----- SOURCE EXTRACT -----
Sommers on Responsibility and Evolution

Tamler Sommers, in “The Illusion of Freedom Evolves” (posted here on April 11th), aims to describe the evolutionary origins of the belief in moral responsibility. Sommers argues that understanding the origins of our beliefs, moreover, will support the idea that moral responsibility is an illusion; Sommers believes that evolution “explains away” responsibility.

I am not convinced, however, that evolutionary considerations provide any independent support for scepticism about moral responsibility. I will try and say why.

Sommers’ argument seems to go something as follows.

(1) Ceteris paribus, it is irrational to cooperate in prisoner’s dilemmas.
(2) Cooperation enhances survival, so some organisms evolved certain (reactive) emotions that “force” them, irrationally, to cooperate in prisoner’s dilemmas.
-----
APPLY WHAT YOU READ
1. Please say whether each statement below agrees with the Sommers passage above, answering yes or no and quoting the words of the passage that decide it.
(a) Sommers holds that evolution "explains away" moral responsibility.
(b) The writer is convinced that evolutionary considerations give independent support for scepticism about moral responsibility.
(c) Sommers' piece "The Illusion of Freedom Evolves" was posted on April 11th.
2. Write the next part of the Sommers passage above, picking up right after its numbered step (2).
----- LISTED ENTRIES -----
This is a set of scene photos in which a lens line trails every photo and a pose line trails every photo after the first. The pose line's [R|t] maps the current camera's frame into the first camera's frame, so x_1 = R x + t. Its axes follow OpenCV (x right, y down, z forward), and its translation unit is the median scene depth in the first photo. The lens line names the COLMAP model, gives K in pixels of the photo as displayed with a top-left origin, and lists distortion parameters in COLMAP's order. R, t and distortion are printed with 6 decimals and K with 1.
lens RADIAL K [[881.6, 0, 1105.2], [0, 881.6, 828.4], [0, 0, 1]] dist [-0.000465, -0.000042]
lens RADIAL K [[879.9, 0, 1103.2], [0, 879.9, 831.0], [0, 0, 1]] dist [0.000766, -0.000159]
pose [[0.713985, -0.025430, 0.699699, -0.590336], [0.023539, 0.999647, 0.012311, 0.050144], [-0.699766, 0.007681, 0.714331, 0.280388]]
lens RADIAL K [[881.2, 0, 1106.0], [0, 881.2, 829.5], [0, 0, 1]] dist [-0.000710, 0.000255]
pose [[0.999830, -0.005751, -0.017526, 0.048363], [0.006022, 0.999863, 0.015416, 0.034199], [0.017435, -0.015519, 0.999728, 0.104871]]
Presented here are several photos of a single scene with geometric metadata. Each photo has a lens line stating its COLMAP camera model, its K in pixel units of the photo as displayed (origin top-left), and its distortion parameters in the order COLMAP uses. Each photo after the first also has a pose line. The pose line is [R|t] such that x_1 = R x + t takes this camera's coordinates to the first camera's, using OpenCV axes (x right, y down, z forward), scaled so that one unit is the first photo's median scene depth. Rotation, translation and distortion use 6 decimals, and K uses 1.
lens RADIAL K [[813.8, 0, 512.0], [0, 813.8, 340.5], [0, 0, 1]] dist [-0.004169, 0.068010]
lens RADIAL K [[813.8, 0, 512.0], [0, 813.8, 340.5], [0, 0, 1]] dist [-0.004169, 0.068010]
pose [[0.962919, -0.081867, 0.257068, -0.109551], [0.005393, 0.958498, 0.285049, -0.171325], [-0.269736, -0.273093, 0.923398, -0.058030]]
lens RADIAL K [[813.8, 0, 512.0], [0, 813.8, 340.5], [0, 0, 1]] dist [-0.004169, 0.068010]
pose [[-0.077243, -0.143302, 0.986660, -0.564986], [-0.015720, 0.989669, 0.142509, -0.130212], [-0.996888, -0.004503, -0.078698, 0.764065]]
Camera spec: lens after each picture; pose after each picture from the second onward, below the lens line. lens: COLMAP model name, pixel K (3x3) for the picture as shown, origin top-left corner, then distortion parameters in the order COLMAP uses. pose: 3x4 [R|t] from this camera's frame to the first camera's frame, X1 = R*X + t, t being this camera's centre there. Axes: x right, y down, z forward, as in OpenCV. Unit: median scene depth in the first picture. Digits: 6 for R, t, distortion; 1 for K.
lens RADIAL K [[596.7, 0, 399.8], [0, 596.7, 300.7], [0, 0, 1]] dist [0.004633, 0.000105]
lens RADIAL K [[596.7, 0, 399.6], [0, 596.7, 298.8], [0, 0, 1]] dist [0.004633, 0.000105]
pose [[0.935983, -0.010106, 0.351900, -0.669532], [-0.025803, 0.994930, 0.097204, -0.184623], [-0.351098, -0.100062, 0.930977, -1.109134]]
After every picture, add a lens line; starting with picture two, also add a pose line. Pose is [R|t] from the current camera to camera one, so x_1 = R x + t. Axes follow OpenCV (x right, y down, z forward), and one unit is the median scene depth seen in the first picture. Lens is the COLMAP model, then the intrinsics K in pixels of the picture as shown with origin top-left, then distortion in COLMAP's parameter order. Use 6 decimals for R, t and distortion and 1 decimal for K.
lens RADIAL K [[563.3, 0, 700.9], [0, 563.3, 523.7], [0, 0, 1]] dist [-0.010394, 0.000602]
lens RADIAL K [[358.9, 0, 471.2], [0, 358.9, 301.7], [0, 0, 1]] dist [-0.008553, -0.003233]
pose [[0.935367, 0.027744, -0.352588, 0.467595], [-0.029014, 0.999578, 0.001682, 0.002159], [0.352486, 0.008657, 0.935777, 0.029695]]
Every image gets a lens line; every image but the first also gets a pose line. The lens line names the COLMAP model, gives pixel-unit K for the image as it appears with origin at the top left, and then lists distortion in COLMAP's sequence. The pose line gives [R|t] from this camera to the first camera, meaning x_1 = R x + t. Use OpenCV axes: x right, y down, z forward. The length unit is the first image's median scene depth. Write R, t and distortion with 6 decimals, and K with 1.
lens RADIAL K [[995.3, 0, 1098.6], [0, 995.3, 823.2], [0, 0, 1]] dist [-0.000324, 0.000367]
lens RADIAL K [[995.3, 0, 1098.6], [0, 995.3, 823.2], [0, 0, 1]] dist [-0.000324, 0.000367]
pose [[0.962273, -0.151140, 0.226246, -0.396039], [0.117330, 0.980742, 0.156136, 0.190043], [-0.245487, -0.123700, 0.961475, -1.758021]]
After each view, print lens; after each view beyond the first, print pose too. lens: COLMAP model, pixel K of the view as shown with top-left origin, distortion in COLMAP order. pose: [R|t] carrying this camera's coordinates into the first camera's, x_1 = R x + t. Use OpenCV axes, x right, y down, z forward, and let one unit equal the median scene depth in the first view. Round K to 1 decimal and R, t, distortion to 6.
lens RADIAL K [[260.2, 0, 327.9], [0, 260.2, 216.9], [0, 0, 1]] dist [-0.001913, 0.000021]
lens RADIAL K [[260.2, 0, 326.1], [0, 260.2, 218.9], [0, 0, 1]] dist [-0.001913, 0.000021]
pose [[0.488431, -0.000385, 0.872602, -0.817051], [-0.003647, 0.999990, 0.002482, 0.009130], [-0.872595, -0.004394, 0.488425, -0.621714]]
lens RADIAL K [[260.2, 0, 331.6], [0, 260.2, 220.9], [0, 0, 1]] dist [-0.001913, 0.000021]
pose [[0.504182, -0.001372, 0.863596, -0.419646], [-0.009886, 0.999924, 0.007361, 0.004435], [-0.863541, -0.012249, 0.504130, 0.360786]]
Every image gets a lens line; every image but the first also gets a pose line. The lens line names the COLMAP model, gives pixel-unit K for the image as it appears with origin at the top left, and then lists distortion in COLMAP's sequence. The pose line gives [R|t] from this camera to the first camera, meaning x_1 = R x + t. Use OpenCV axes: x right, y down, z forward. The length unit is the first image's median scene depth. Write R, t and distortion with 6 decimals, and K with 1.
-----
RESPONSES
1.
(a) Yes: "Sommers believes that evolution “explains away” responsibility."
(b) No: "I am not convinced, however, that evolutionary considerations provide any independent support for scepticism about moral responsibility."
(c) Yes: "“The Illusion of Freedom Evolves” (posted here on April 11th)"

2.
(3) Rational organisms, however, are liable to notice the irrationality of the reactive emotions, and repress them. As a result, such organisms are likely to evolve certain entrenched irrational beliefs (such as the belief in free will) that rationalise the reactive emotions.

I will comment on each step of the argument in turn:

(1) It isn’t obvious that cooperating in one-off prisoner’s dilemmas is irrational. (See the work of people such as David Gauthier here, for instance). Moreover, most people seem to acknowledge that adopting certain cooperative strategies (such as the tit-for-tat strategy) in iterated dilemmas is rational.

(2) If it is rational to adopt the tit-for-tat strategy in iterated games, then the reactive emotions (which incline us to use the strategy) shouldn’t be deemed irrational.

(3) In claiming that the reactive emotions may require the support of certain (false) beliefs, Sommers presupposes that these emotions have cognitive content – that they purport to represent certain features of the world. However, Sommers doesn’t consider the possibility that the reactive emotions are fundamentally non-cognitive – that the question of rationality or irrationality doesn’t apply to them at all. (On this view, it is rational to cooperate, given the reactive emotions, but it is neither rational nor irrational to have them in the first place.)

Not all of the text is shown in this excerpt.